The Bulgarian backdrop is abandoned in ‘The Frog King’, the central episode in Cleanness, and the narrator fleetingly achieves his ideal of happy indifference to the scrutiny of the straight community. He and R. travel to Italy – ‘a place where we could be freer with each other’ – during the Christmas holiday. It is early enough in their relationship that ‘even annoyance was part of the pleasure we took in each other.’ As they wander around Venice and Bologna ‘in a daze of looking’, the narrator starts to forget the doubts and anxieties of his day-to-day life, and to feel ‘like part of the human race’. The moody camerawork of the Bulgarian chapters is replaced by soft filters and flattering angles (‘R. turned to me, smiling, and surely it wasn’t at that moment that the bells began to ring, it’s a trick of memory to stage it that way, but it’s how I remember it, the birds flying up, everyone turning to the Campanile, as we did, its top still bright as it caught the last of the sun’), and the loveless power-play of the sexual encounters elsewhere in the book is thrown into relief by scenes of casual erotic intimacy:
R. stepped up onto the bench, he grabbed my shoulders and turned me to face him. Now I’m the taller one, he said, and bent down to kiss me, not a chaste kiss, he gripped my hair and tilted my head farther back to probe my mouth with his tongue. I tried to pull away, laughing: it was a busy road, we were in full view of the passing cars. But he held me tight, kissing me with urgency, until I realised that exposure was the point, that he wanted to show off, here where nobody knew him, where he could be anonymous and free, could live out an ideal of candour. I felt his cock hard between us; it turned him on to show off like this, I had had no idea.
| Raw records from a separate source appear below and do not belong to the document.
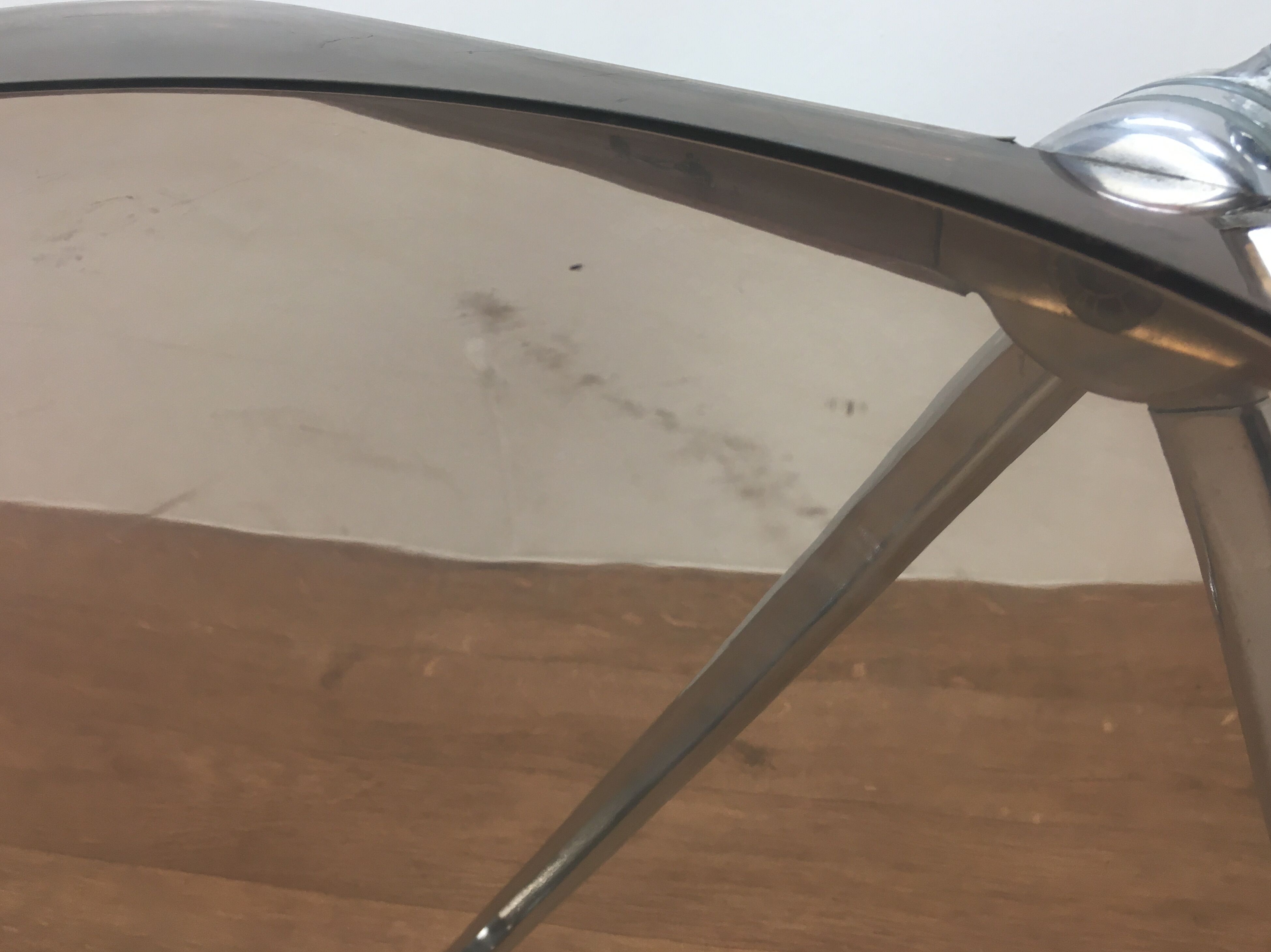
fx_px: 1101
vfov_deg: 46.8
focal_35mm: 30
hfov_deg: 60.0
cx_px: 626
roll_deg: +2.9
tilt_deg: -28.6
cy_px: 466
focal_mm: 4.15
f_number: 2.2
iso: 32
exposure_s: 1/33
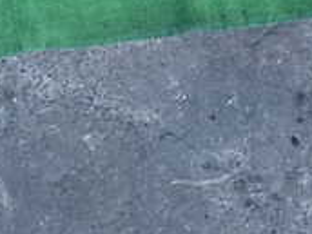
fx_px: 784
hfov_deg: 21.5
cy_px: -122
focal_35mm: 87
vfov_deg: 15.6
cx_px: -20
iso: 125
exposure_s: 1/125
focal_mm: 4.5
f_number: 2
The tone is that of someone contending with matters of enormous moral heft. In What Belongs to You, the earnestness suited the somewhat harrowing plot, but here, when the subject matter is more varied, it starts to feel like a limitation, a prose style that paints happiness and heartache in the same shade of blue. The issue is one of sensibility: Greenwell is squeamish about joining in with his characters’ fun. When he praises Hollinghurst or O’Hara, it’s telling he doesn’t mention their humour. Comedy has no place in his credo about art. At one point during their Italian holiday, R. begins to stroke the narrator’s leg, without looking up from his book. ‘But I knew he wasn’t reading,’ the narrator says. ‘He was smiling just slightly.’